Acteur français, né le 25 juillet 1927, à Meaux (Seine-et-Marne, France). Décédé le 26 mars 2003, à Villejuif (Val-de-Marne, France).

D'origine Corse où s'étendent encore de nombreuses pousses de ses racines familiales, Daniel Ceccaldi est le fils d'un fonctionnaire des domaines installé à Paris. Aussi, adolescent, fréquente-t-il le lycée Henri IV où il obtint son baccalauréat. Après des études de droit avortées, suivant les conseils d'un ancien camarade de lycée, il s'inscrit au cours d'art dramatique de Tania Bachalova et Henri Rollan. C'est tout naturellement qu'il débute sur les planches du Théâtre du Vieux Colombier, en 1946, décrochant des petits rôles dans des pièces comme «Les vivants» ou «Ubu roi».

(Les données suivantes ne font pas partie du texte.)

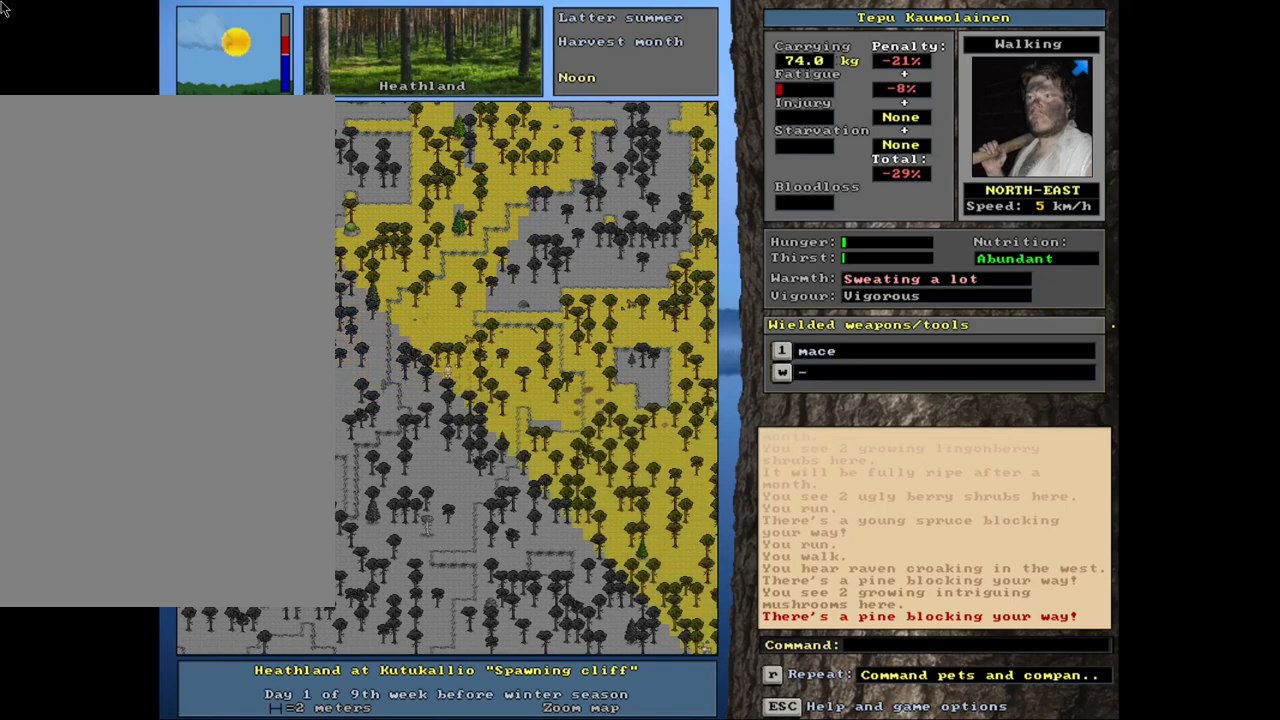
{"keys": ["ctrl_l"], "mouse": [], "events": [[150, "num6", "down"], [216, "num6", "up"], [316, "num9", "down"], [416, "num9", "up"]]}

Dès 1948, le grand Sacha Guitry lui permet de découvrir le cinéma avec «Le diable boiteux», où il incarne Talleyrand (comme le Maître, donc) dans sa jeunesse. C'est le début d'une longue carrière cinématographique, qui s'enrichira d'une centaine de titres supplémentaires.

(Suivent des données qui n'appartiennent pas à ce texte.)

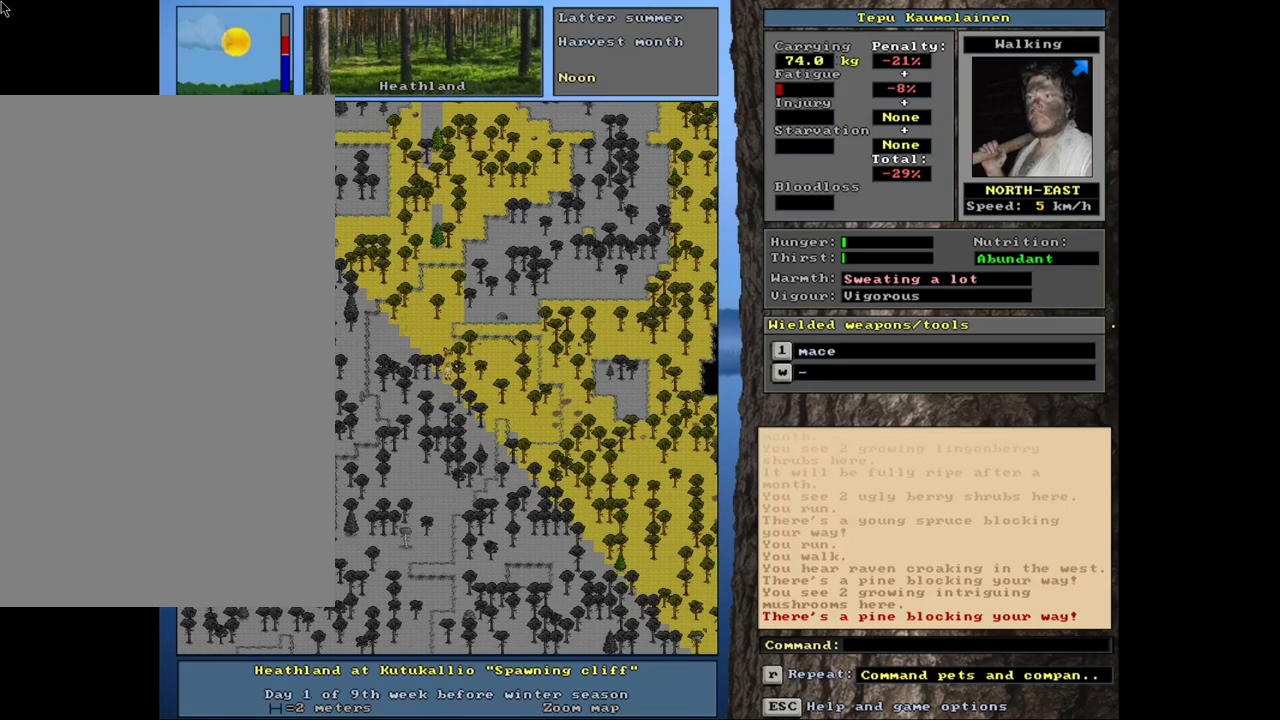
{"keys": ["ctrl_l", "num8", "num9"], "mouse": [], "events": [[83, "num8", "down"], [233, "num8", "up"], [283, "num9", "down"], [483, "num8", "down"]]}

Dans les années cinquante, il travaille avec de grands directeurs, comme Yves Allégret («Mam'zelle Nitouche», 1953), Christian-Jaque («Nana», 1955), René Clair («Les grandes manoeuvres», 1955) ou Jacques Becker («Les aventures d'Arsène Lupin», 1956).

Ses apparitions, dans des seconds rôles, se multiplient au cours de la décennie suivante. Entre 1964 et 1966 par exemple, on peut repérer son nom aux génériques d'une quinzaine de bandes de genres les plus divers : étude de moeurs («La peau douce», 1964), espionnage («Coplan, agent secret FX18», 1964), policier («Requiem pour un caïd», 1964), drame social («Le journal d'une femme en blanc», 1965)… et surtout la comédie où il excelle, de la grosse farce («Les gros bras» en 1964, «Quand passent les faisans»en 1965,…) à la comédie légère («La grosse caisse», 1965). Ce n'est pourtant qu'en 1968 que le grand public le remarque, lorsqu'il interprète le rôle du père de Claude Jade dans le chef-d'oeuvre de François Truffaut, «Baisers volés», que viendra agréablement compléter «Domicile conjugal» (1970).

Certes, on le vit quelquefois en costume («La reine Margot» en 1954, «Les quatre Charlots mousquetaires» en 1973,…), mais pour l'essentiel Daniel Ceccaldi reste un homme de son temps, un mari aussi attentionné qu'inconsistant, voire infidèle («Le concierge» en 1973, «Dis-moi que tu m'aimes» en 1974, «L'hôtel de la plage» en 1977,…), personnage bien compris et souvent utilisé par le jeune réalisateur Pascal Thomas. Ce sont alors «Les zozos», «Pleure pas la bouche pleine», «Celles qu'on n'a pa eues» et surtout ce petit bijou nostalgique que constitue «Confidences pour Confidences» (1978), le chef-d'oeuvre encore à ce jour du réalisateur avec lequel notre vedette oeuvrera finalement à sept reprises.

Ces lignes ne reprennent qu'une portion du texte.